<<<<

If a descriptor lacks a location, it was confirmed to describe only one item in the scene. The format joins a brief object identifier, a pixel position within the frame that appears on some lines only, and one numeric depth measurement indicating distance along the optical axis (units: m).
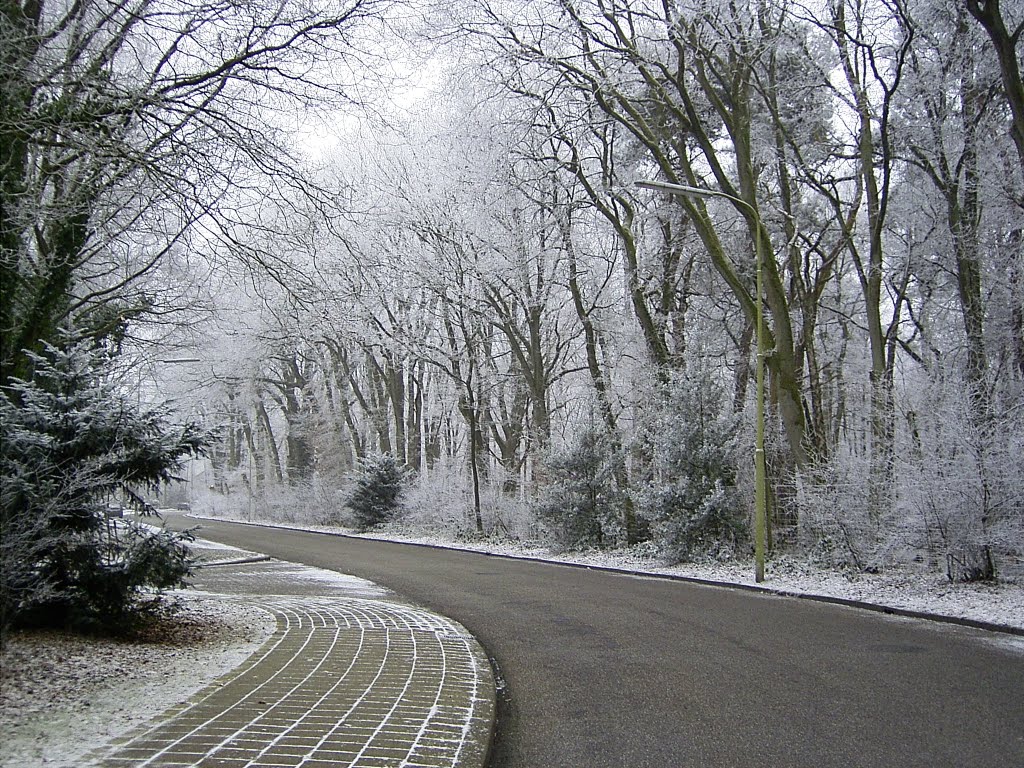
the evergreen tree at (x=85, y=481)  6.24
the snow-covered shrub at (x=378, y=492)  30.72
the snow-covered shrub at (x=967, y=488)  11.72
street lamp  13.77
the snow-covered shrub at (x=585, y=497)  20.64
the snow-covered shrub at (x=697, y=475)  17.12
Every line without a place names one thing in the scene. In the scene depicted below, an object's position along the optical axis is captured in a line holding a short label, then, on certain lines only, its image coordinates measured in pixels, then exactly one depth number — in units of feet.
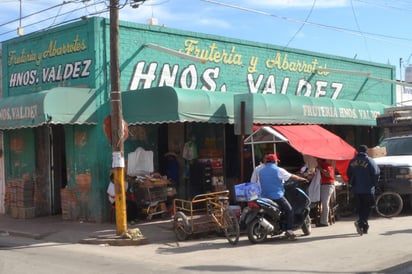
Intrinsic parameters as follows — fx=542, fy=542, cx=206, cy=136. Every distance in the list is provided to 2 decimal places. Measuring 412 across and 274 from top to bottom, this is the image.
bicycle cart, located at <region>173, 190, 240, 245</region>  38.47
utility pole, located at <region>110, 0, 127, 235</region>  39.47
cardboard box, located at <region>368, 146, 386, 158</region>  50.55
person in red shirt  42.24
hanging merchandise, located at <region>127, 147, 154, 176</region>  49.01
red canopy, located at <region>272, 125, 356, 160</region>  42.39
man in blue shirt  36.40
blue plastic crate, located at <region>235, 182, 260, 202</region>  35.78
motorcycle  35.94
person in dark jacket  37.37
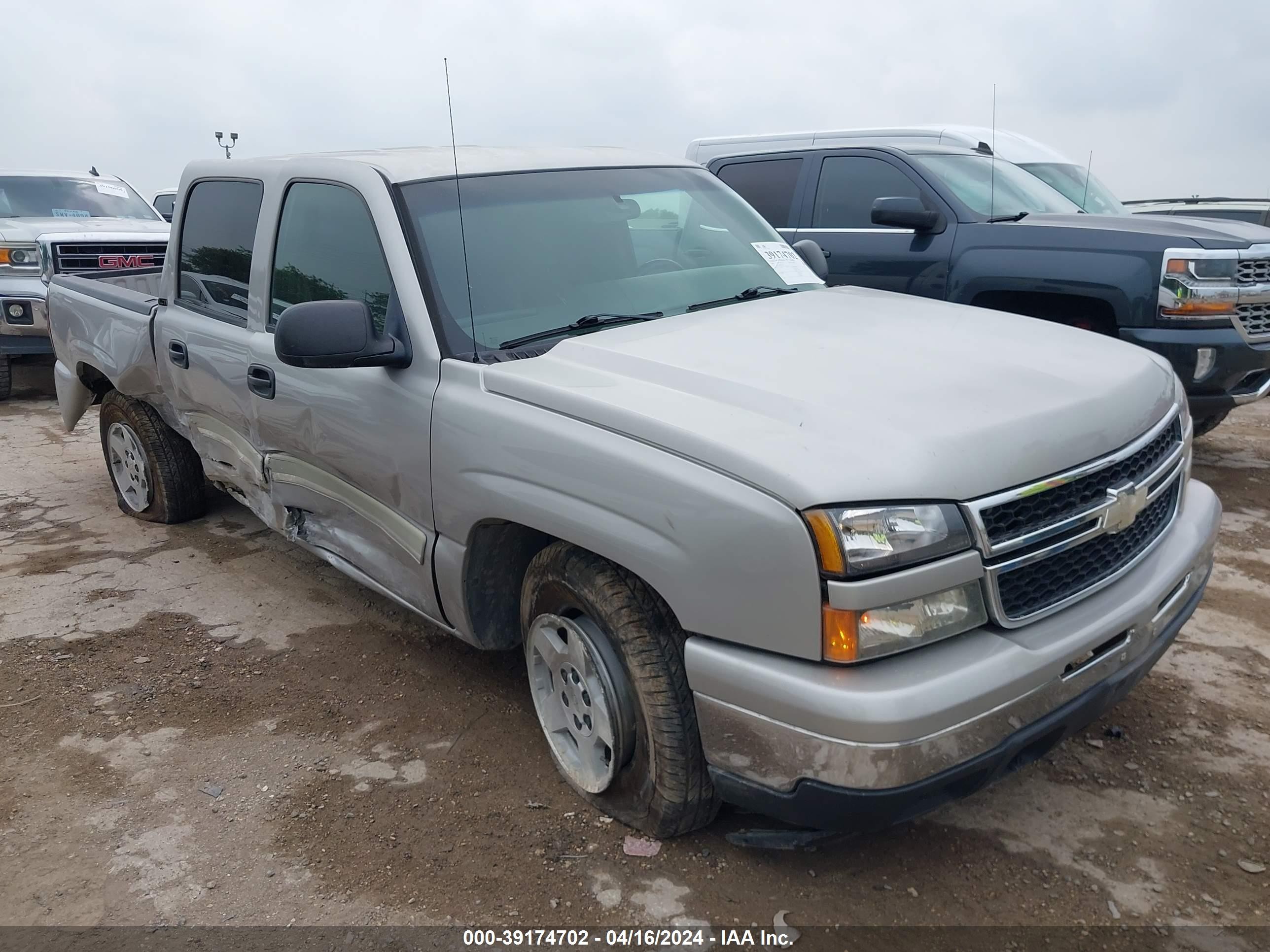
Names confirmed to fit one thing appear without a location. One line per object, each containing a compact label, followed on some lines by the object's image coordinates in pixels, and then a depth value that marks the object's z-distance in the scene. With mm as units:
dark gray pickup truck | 5109
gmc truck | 8883
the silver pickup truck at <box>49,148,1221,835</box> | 2127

>>>>

# What to do
Up to and including the line containing "person in dark", repeat every line from the start of the data, but none of the pictures.

# Finished exercise
If a descriptor lacks a location, it was confirmed to describe only one item in the scene. The format joins a brief object identifier, a pixel position within the frame that appears on some lines only, and one numeric depth measurement indicating distance along the optical axis (units: m).
the evergreen tree at (x=85, y=481)  6.24
the snow-covered shrub at (x=378, y=492)  30.72
the snow-covered shrub at (x=967, y=488)  11.72
street lamp  13.77
the snow-covered shrub at (x=585, y=497)  20.64
the snow-covered shrub at (x=697, y=475)  17.12
Every line without a place names one thing in the scene. In the scene depicted below, an object's position along the optical axis is captured in a line holding a short label, then, on certain lines only, its image coordinates measured in pixels, then exactly one depth number — in units of feet.
Intrinsic parameters as follows — fx=542, fy=542, cx=206, cy=136. Every distance in the list is provided to 2 decimal places. Measuring 412 across and 274 from top to bottom, this is the image.
bicycle cart, located at <region>173, 190, 240, 245</region>  38.47
utility pole, located at <region>110, 0, 127, 235</region>  39.47
cardboard box, located at <region>368, 146, 386, 158</region>  50.55
person in red shirt  42.24
hanging merchandise, located at <region>127, 147, 154, 176</region>  49.01
red canopy, located at <region>272, 125, 356, 160</region>  42.39
man in blue shirt  36.40
blue plastic crate, located at <region>235, 182, 260, 202</region>  35.78
motorcycle  35.94
person in dark jacket  37.37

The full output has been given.